There are so many of us that we fill the room around a little high narrow bed on which Marky is lying like a flower against a white wall, her yellow curls spread out over her pillow. Old Sorrowful drops on his knees beside the bed and his shoulders heave quite some as he kneels there, and I hear Sleep-out sniffing as if he has a cold in his head. Marky seems to be asleep when we go in, but while we are standing around the bed looking down at her, she opens her eyes and seems to see us and, what is more, she seems to know us, because she smiles at each guy in turn and then tries to hold out one of her little hands to Sorrowful.
Now very faint, like from far away, comes a sound of music through a half-open window in the room, from a jazz band that is rehearsing in a hall just up the street from the hospital, and Marky hears this music because she holds her head in such a way that anybody can see she is listening, and then she smiles again at us and whispers very plain, as follows:
"Marky dance."
And she tries to reach down as if to pick up her skirt as she always does when she dances, but her hands fall across her breast as soft and white and light as snowflakes, and Marky never again dances in this world.
Well, old Doc Beerfeldt and the nurses make us go outside at once, and while we are standing there in the hall outside the door, saying nothing whatever, a young guy and two dolls, one of them old, and the other not so old, come along the hall much excited. The young guy seems to know Sorrowful, who is sitting down again in his chair just outside the door, because he rushes up to Sorrowful and says to him like this:
"Where is she?" he says. "Where is my darling child? You remember me?" he says. "I leave my little girl with you one day while I go on an errand, and while I am on this errand everything goes blank, and I wind up back in my home in Indianapolis with my mother and sister here, and recall nothing about where I leave my child, or anything else."
"The poor boy has amnesia," the old doll says. "The stories that he deliberately abandons his wife in Paris and his child in New York are untrue."
"Yes," the doll who is not old puts in. "If we do not see the stories in the newspapers about how you have the child in this hospital we may never learn where she is.
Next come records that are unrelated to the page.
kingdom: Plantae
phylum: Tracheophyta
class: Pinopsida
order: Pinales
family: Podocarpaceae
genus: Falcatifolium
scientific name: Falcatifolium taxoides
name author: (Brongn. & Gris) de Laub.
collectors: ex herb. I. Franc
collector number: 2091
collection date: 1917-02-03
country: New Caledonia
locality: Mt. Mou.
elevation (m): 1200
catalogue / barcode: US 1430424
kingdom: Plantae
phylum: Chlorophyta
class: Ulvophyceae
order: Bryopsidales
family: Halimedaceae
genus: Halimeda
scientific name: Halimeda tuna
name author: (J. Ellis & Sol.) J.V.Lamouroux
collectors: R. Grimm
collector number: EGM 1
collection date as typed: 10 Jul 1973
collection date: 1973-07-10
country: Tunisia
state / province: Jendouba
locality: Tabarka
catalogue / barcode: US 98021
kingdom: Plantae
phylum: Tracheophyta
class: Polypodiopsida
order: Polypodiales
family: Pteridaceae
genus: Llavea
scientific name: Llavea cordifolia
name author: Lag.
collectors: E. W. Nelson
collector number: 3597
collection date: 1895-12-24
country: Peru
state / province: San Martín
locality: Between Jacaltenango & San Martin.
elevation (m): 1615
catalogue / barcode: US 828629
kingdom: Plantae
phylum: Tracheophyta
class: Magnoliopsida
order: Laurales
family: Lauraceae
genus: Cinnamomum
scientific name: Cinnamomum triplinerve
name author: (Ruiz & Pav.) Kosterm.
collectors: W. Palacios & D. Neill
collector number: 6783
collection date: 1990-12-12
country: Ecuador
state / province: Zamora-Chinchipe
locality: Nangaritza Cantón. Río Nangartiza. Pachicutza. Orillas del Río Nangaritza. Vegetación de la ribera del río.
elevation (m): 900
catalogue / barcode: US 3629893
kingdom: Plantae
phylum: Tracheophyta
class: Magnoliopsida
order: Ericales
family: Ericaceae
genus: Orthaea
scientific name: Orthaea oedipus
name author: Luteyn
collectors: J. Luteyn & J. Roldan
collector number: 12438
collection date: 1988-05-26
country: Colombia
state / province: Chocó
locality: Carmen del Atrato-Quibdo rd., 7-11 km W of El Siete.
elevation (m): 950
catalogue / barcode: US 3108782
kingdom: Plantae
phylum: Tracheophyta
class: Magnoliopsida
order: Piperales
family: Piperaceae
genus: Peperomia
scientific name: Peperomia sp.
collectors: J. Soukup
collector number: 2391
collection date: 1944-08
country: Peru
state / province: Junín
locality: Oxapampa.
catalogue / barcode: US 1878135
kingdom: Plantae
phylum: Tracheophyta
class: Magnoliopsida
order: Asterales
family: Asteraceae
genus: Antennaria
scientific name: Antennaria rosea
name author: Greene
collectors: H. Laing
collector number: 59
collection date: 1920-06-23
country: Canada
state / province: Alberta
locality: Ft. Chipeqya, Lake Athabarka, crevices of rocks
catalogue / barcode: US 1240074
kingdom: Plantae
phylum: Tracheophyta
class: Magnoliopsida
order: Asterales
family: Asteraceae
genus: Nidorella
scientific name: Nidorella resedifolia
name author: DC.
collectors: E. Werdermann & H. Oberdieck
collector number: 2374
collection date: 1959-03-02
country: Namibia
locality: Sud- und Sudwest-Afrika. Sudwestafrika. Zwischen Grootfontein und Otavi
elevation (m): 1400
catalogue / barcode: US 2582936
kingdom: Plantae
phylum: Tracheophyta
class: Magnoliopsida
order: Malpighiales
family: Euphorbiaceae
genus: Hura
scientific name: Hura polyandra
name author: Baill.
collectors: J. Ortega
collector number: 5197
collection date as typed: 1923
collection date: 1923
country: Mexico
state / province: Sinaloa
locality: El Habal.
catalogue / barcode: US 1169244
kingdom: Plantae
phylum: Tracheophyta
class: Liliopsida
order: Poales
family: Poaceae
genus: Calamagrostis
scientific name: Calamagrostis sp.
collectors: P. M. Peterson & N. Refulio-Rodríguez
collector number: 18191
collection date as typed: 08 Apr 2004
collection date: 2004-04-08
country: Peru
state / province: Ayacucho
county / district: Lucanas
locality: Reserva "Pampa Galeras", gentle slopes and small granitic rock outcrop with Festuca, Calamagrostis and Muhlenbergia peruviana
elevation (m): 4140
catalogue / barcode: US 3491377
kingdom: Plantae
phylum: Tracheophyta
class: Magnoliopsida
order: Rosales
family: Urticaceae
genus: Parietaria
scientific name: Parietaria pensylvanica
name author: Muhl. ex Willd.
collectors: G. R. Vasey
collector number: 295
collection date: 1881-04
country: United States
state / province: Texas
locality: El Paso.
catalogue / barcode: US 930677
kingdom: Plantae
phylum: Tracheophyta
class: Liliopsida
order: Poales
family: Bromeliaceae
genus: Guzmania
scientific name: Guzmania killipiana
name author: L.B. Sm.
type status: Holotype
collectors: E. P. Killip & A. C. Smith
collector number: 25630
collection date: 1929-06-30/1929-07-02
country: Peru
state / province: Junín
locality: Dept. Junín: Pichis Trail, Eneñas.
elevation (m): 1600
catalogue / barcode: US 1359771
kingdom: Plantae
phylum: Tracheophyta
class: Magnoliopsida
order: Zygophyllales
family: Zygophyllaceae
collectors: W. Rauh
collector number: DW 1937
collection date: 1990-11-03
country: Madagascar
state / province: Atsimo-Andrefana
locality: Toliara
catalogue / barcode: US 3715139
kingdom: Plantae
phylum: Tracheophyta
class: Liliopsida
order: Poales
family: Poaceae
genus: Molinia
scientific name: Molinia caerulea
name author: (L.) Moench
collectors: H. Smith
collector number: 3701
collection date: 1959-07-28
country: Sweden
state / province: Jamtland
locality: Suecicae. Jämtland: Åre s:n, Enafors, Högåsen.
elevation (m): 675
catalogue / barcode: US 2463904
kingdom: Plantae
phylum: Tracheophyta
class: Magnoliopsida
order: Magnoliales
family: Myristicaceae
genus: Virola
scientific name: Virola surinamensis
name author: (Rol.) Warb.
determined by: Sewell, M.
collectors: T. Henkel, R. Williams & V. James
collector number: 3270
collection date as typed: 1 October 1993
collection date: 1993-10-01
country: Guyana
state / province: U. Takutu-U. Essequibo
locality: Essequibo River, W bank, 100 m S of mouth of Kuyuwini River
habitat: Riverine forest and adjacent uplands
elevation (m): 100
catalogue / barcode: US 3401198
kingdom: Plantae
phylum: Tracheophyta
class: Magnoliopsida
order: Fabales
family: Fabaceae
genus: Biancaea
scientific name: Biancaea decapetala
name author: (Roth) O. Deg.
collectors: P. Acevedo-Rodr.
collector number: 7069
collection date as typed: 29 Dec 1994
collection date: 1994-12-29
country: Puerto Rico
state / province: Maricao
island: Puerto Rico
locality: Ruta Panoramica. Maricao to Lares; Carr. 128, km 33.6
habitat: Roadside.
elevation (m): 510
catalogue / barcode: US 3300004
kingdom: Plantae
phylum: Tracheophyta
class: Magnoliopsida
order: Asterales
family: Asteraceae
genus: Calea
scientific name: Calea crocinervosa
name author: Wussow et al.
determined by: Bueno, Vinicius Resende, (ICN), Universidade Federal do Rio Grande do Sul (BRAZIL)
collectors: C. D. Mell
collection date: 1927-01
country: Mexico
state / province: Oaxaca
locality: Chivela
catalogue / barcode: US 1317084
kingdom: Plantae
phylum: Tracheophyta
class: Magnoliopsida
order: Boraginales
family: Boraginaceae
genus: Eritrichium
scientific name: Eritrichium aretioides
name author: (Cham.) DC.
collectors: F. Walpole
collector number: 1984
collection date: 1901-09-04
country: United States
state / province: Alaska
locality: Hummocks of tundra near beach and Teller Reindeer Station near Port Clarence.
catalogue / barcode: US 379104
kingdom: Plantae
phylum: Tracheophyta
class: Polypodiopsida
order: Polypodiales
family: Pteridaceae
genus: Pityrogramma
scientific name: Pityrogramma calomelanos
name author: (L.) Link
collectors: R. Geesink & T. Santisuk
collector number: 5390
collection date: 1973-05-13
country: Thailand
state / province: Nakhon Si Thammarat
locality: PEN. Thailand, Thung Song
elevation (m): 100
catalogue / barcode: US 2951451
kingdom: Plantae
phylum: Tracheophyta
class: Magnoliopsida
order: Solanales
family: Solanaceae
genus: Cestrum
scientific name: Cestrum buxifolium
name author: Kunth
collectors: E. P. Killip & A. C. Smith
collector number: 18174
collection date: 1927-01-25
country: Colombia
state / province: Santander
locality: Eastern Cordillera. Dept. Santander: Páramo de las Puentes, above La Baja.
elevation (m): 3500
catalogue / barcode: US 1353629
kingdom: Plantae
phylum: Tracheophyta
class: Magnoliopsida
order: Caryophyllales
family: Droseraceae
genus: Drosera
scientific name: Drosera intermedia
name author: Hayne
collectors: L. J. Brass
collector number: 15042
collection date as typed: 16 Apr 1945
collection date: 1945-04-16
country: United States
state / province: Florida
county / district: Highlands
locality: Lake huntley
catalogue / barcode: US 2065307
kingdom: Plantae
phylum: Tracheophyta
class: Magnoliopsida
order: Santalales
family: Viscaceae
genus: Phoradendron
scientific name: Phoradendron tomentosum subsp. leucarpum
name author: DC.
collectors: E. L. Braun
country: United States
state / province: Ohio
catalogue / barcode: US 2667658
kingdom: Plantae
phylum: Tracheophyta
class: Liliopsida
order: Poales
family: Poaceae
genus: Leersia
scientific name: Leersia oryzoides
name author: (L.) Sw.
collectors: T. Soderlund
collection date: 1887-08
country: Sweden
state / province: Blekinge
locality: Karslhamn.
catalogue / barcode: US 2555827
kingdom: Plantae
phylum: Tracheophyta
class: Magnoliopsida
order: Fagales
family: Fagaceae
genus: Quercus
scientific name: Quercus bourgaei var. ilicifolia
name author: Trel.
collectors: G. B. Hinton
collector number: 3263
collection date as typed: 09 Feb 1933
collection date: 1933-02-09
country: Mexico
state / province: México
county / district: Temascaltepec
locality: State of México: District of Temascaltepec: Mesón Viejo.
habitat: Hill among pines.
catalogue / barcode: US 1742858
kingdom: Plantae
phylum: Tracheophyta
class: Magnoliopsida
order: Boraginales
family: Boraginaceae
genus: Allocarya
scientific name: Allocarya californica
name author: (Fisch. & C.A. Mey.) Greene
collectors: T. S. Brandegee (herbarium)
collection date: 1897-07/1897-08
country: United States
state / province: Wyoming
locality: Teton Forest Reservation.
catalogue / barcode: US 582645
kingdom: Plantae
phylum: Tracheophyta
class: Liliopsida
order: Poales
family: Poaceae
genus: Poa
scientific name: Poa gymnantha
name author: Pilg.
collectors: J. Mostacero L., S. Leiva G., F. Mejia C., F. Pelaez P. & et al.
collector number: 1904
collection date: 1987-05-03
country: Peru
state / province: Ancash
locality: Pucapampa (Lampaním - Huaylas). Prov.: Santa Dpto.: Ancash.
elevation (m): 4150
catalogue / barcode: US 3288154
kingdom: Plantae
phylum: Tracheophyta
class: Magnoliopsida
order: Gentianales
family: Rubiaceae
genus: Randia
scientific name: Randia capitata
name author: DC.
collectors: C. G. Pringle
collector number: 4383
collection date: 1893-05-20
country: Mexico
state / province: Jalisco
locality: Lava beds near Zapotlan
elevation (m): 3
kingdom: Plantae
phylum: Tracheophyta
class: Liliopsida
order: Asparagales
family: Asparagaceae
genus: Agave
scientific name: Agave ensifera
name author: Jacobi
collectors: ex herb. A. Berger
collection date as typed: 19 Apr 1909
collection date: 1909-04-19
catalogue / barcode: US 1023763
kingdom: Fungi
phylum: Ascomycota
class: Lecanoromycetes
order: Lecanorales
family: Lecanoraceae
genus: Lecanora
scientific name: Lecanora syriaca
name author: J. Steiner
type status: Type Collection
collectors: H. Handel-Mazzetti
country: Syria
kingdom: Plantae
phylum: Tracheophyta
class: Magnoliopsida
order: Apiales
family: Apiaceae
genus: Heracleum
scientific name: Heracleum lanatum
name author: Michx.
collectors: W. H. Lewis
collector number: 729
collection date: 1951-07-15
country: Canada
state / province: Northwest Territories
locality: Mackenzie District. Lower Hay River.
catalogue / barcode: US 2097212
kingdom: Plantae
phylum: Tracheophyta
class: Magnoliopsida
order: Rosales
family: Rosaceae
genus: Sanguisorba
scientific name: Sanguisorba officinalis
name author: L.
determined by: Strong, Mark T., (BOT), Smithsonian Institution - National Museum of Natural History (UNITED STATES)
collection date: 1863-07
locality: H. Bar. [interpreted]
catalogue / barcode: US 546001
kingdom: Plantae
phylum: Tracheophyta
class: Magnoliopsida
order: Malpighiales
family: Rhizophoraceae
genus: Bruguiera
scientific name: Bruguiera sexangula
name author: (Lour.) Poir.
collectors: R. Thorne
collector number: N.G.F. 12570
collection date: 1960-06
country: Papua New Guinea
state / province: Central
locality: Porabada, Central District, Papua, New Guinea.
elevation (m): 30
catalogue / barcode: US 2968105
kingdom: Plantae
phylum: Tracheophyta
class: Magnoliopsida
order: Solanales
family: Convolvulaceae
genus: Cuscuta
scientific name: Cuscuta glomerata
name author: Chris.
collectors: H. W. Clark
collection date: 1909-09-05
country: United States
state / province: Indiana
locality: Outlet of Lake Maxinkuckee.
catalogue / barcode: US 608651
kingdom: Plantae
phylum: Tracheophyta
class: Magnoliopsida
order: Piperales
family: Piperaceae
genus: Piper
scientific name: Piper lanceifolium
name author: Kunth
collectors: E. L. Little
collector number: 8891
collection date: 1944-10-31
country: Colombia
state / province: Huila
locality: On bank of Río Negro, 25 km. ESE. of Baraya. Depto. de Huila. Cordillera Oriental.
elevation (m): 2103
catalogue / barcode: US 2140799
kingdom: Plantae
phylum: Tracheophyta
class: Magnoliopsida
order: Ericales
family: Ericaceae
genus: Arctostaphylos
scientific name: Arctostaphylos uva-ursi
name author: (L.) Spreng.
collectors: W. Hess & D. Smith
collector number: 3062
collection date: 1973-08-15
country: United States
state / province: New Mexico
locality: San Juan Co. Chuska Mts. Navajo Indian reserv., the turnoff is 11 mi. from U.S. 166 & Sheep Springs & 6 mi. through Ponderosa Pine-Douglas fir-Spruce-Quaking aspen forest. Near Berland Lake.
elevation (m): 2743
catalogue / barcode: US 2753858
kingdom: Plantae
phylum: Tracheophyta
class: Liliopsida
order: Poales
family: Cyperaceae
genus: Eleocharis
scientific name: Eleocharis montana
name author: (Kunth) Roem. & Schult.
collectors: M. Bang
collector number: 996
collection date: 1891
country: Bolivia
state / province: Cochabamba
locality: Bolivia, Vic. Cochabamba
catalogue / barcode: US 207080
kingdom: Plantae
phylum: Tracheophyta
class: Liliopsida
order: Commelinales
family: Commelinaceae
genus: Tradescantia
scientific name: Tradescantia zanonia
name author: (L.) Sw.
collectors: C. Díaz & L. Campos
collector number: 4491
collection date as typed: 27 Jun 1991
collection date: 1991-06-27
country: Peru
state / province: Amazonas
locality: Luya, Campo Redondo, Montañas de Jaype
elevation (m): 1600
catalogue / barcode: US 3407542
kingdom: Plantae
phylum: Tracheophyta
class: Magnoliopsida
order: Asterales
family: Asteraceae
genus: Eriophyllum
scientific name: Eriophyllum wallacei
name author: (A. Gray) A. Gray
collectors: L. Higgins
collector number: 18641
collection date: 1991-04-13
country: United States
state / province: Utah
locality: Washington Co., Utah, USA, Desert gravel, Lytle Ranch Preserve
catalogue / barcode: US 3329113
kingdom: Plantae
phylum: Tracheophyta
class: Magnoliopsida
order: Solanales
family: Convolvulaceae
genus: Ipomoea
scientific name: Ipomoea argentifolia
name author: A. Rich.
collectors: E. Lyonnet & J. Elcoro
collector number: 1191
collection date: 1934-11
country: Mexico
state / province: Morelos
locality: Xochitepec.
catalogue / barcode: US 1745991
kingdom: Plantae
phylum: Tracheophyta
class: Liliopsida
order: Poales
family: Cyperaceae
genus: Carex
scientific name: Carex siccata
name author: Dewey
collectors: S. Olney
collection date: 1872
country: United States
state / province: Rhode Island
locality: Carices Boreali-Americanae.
But everything is all right now. Of course we never approve of Harold's marriage to a person of the stage, and we only recently learn of her death in Paris soon after their separation there and are very sorry. But everything is all right now. We will take full charge of the child."
Now while all this gab is going on, Sorrowful never glances at them. He is just sitting there looking at Marky's door. And now as he is looking at the door a very strange thing seems to happen to his kisser, for all of a sudden it becomes the sad, mean-looking kisser that it is in the days before he ever sees Marky, and furthermore it is never again anything else.
"We will be rich," the young guy says. "We just learn that my darling child will be sole heiress to her maternal grandpapa's fortune, and the old guy is only a hop ahead of the undertaker right now. I suppose," he says, "I owe you something?"
And then Sorrowful gets up off his chair, and looks at the young guy and at the two dolls, and speaks as follows:
"Yes," he says, "you owe me a two-dollar marker for the bet you blow on Cold Cuts, and," he says, "I will trouble you to send it to me at once, so I can wipe you off my books."